A new study out of the Roswell Park Cancer Institute has demonstrated that smokers who switch to e-cigarettes experience an immediate and drastic reduction in their levels of carcinogens and toxins. This reduction is seen as early as one week after making the switch to e-cigarettes and for some toxins, increases further at two weeks. Subjects were not followed longer than two weeks to determine whether these levels drop further after that point.
The study measured urine levels of 17 biomarkers of tobacco smoke exposure in 20 adult smokers, before and after they switched (partially or completely) to e-cigarettes.
The lead author of the study – Dr. Maciej Goniewicz, Assistant Professor of Oncology in the Department of Health Behavior at Roswell Park – concluded: “To our knowledge, this is the first study with smokers to demonstrate that substituting tobacco cigarettes with electronic cigarettes may reduce exposure to numerous toxicants and carcinogens present in tobacco cigarettes. This study suggests that smokers who completely switch to e-cigarettes and stop smoking tobacco cigarettes may significantly reduce their exposure to many cancer-causing chemicals.”
Most importantly: “The decline in toxicant levels was similar to the decline seen among tobacco users who quit smoking.”
The paper explains that: “the observed decline in various urine toxicant biomarker levels in our study was similar to decline among smokers who have quit smoking completely and did not substitute with any other product. This observation suggests that e-cigarettes are not a significant source of exposure to those toxicants.”
The reduction in urine levels of several of the toxicants and carcinogens among smokers who switched completely to e-cigarettes (i.e., quit smoking) were particularly striking. For example, at two weeks, levels dropped by 98% for 1,3-butadiene, 70% for crotonaldehyde, 87% for benzene, and 89% for acrylonitrile. Exhaled carbon monoxide levels dropped by 82% among these subjects.
The Rest of the Story
This study adds to the growing body of evidence that not only are e-cigarettes much safer than cigarettes but quitting smoking using e-cigarettes leads to immediate and dramatic improvements in health.

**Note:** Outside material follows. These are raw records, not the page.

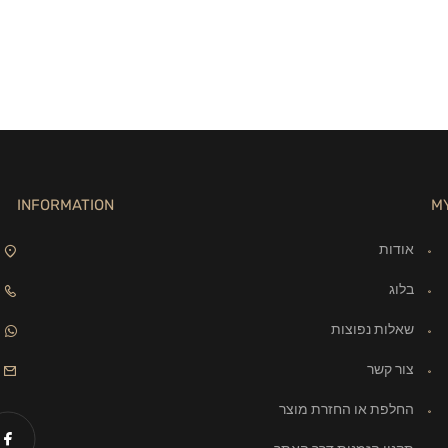
INFORMATION
M
אודות
בלוג
שאלות נפוצות
צור קשר
החלפת או החזרת מוצר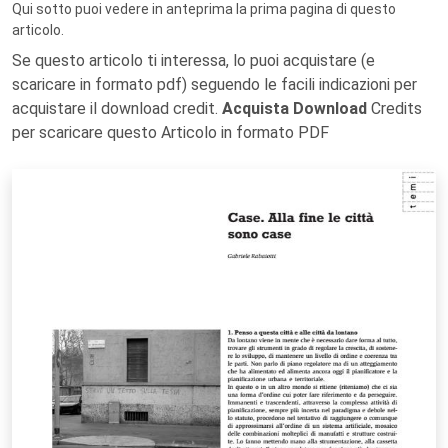
Qui sotto puoi vedere in anteprima la prima pagina di questo
articolo.
Se questo articolo ti interessa, lo puoi acquistare (e
scaricare in formato pdf) seguendo le facili indicazioni per
acquistare il download credit.
Acquista Download
Credits
per scaricare questo Articolo in formato PDF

If anti-tobacco groups have any scientific integrity, this should put an end to their misleading propaganda claiming or implying that vaping is just as hazardous as smoking, that switching from smoking to vaping has not been shown to have health benefits, and that we don’t know enough about the health effects of vaping to conclude that it is safer than smoking.

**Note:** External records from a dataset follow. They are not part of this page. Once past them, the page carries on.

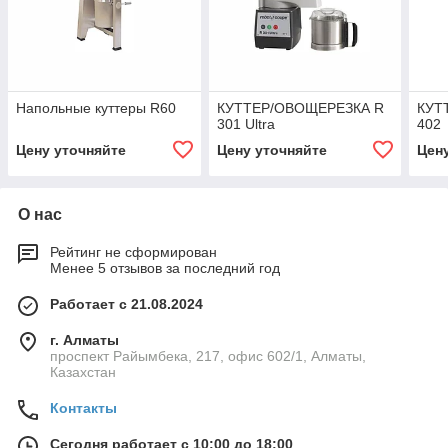
Напольные куттеры R60
КУТТЕР/ОВОЩЕРЕЗКА R
КУТ
301 Ultra
402
Цену уточняйте
Цену уточняйте
Цен
О нас
Рейтинг не сформирован
Менее 5 отзывов за последний год
Работает с 21.08.2024
г. Алматы
проспект Райымбека, 217, офис 602/1, Алматы,
Казахстан
Контакты
Сегодня работает с 10:00 до 18:00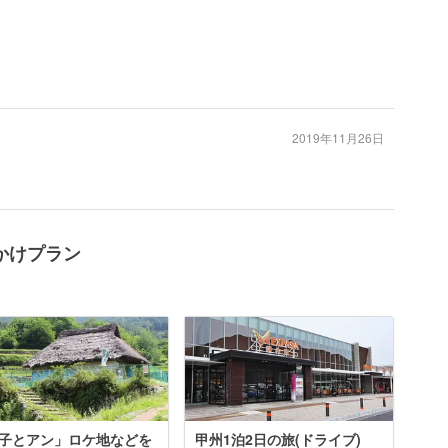
2019年11月26日
かけプラン
子とアン」ロケ地などを
甲州1泊2日の旅(ドライブ)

However, I suspect that these scientific findings will have little or no effect on the statements of anti-tobacco groups because I don’t believe they are interested in the science. They are so threatened by the existence and success of vaping that they will ignore the facts in order to protect their long-standing ideology and perspective. That something which looks like smoking could possibly be beneficial for health is not within the mindset of these groups. That something which involves the inhalation of nicotine and which brings pleasure to many people might not make them sick or kill them is also not acceptable, and any such suggestion must be immediately exterminated.
From now on, we should refer to switching from smoking to e-cigarettes as “quitting smoking.” From a health perspective, there does not appear to be a significant difference, at least in the short-term. The question “What do you call a person who switches from real cigarettes to e-cigarettes?” should be answered “An ex-smoker.”
There is simply no evidence-based reason to discourage smokers from using e-cigarettes, especially if they have been unsuccessful quitting using the “FDA-approved” methods.
Recommendations from physicians that smokers not be encouraged to try e-cigarettes – like this one from Dr. Adam Goldstein at the University of North Carolina – are not scientifically tenable and are destructive to the protection of the public’s health.